The news: CrowdStrike and Chegg lay off hundreds, and AI is partially to blame.
CrowdStrike is cutting 5% of its workforce, or about 500 employees.
Toby Walsh, a professor of artificial intelligence, called the cuts “pretty tone deaf” after CrowdStrike’s massive outage last year that cost Fortune 500 companies an estimated $5 billion.
Chegg is laying off about 22% of its employees, or 248 people.

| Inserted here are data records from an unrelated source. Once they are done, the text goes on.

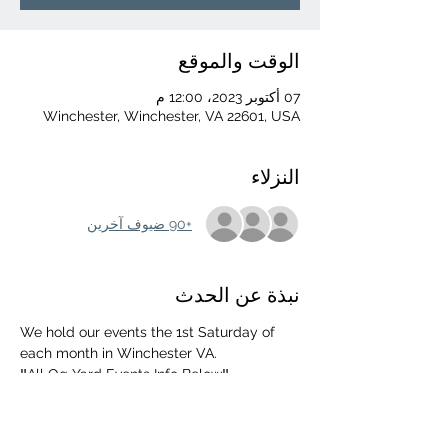
الوقت والموقع
07 أكتوبر 2023، 12:00 م
Winchester, Winchester, VA 22601, USA
النزلاء
+90 ضيوف آخرين
نبذة عن الحدث
We hold our events the 1st Saturday of 
each month in Winchester VA. 
‼️All Og Yard Events Info Below‼️
552 Mahlon Dr, Winchester, Va 22603
UPDATED ARRIVAL TIME 👉 NOON
‼️ MUST BE 18+ WITH ID‼️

The edtech company offers exam prep tools, plagiarism checks, and homework help for $19.95 per month. Considering the free generative (genAI) tools available to help students with those things—and the fact that students are cheating their way through college, per New York Magazine—it’s no surprise that Chegg is struggling.
The trend: Companies, and even the federal government, are relying on AI to take the place of humans.
Tectonic shift: Despite the numerous job cuts blamed on AI, the technology is expected to create 170 million jobs while eliminating 92 million by 2030. That’s a net gain of 78 million, per the World Economic Forum’s Future of Jobs Report 2025.
Our take: Workers need to continuously evolve their skill sets as AI becomes more prominent to stay relevant in the workplace. It’s an “adapt or be left behind” environment, and as college graduates who have used genAI throughout their schooling enter the workforce, they could displace those who haven’t kept up.